The threat to the rule of law in Hong Kong is a direct threat to Hong Kong’s very existence as an international financial center. As a new Hong Kong Watch report launched earlier this week indicates, Hong Kong remains irreplaceable for China as a financial center, and is a critical hub for international firms in the region. It is Britain’s second largest trading partner in Asia. Yet what sets the city apart is its values – the rule of law, freedom of information, and other freedoms. The more these are undermined, the less Hong Kong will be able to serve its function as China’s financial window to the world. And that will not benefit China, because none of China’s other financial centers have anything remotely resembling the rule of law. It would also have a direct impact on British interests. There are many businesses that contribute considerably to the public purse who will suffer if Hong Kong’s judicial system loses its credibility, not least HSBC.
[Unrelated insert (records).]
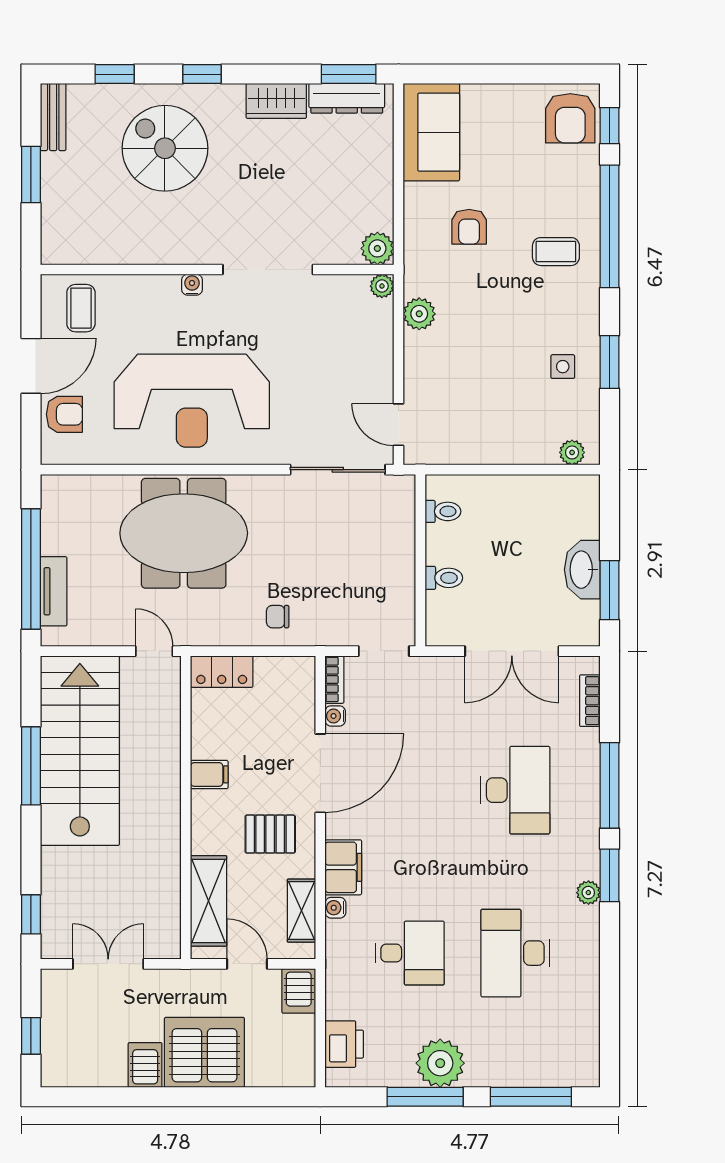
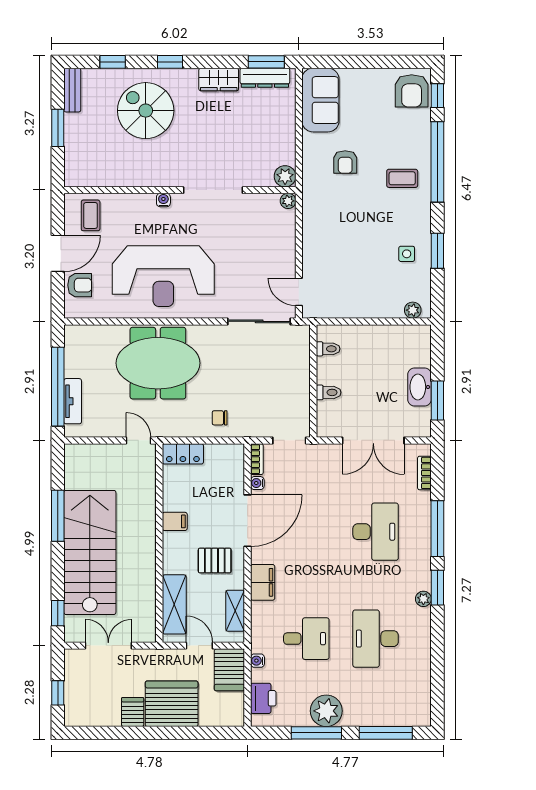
plant: (419, 314) -> (312, 219), removed
stairs: (80, 751) -> (90, 552), moved
water cooler: (335, 908) -> (257, 661), moved
server rack: (299, 991) -> (229, 670), width x1.36, depth x1.44

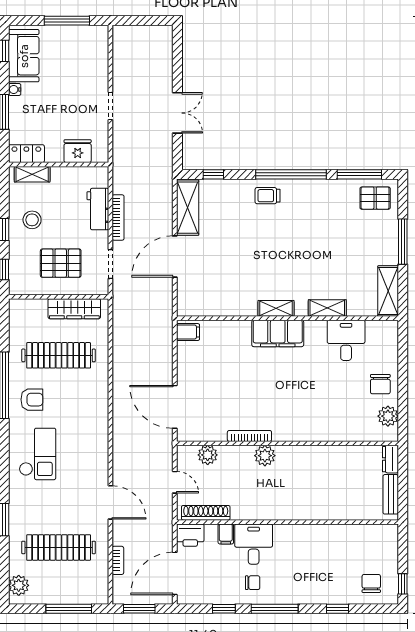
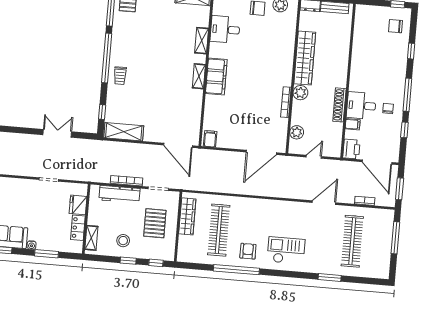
locker: (26, 154) -> (78, 228), moved
workbench: (98, 209) -> (119, 194), width x1.38
door: (175, 256) -> (178, 145), moved
wardrobe: (315, 458) -> (305, 58), added
shoe rack: (206, 513) -> (339, 105), moved
plant: (19, 585) -> (376, 271), removed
Britain has a responsibility to speak up for Hong Kong. Under the Sino-British Joint Declaration, an international treaty lodged at the United Nations, Britain is obligated to monitor the protection of the freedoms that were guaranteed to Hong Kongers before the handover. What can it realistically do?
First, Britain must call for the charges against Lai, Lee, and Yeung to be dropped immediately. Their prosecution, if it proceeds, will send a chill not only through pro-democracy activists but far wider, for anyone who cherishes Hong Kong as the open city it has until recently been.
Second, Britain should call for reform of the arcane colonial Public Order Ordinance. This law, which has been criticized by the United Nations and is inconsistent with international human rights standards, is the chief tool in the Hong Kong government’s lawfare campaign and has been used to curtain freedom of assembly and criminalize peaceful protest. It must change.
Third, Britain and others should seriously move toward introducing targeted Magnitsky-style sanctions against individuals in the Hong Kong and Chinese governments and the police who are responsible for abuses of human rights. And if the Hong Kong government continues to reject calls for an independent inquiry into police brutality, then an international investigation should be established.
The arrest of these three establishment figures is a wake-up call that says we can no longer turn a blind eye to the erosion of Hong Kong’s freedoms. Coming just three days after the 10-year jail sentence imposed by a Chinese court on Hong Kong bookseller and Swedish national Gui Minhai, who had been kidnapped by Chinese agents in Thailand five years ago, held in detention in China, and forced to make a confession on state television, it is a reminder that the Chinese Communist Party is increasingly a threat not only to its own citizens’ freedoms, but overseas nationals’ as well. It is time to prevent further political arrests in the city that has become the frontline in the fight for freedom.
Benedict Rogers is co-founder and Chairman of Hong Kong Watch.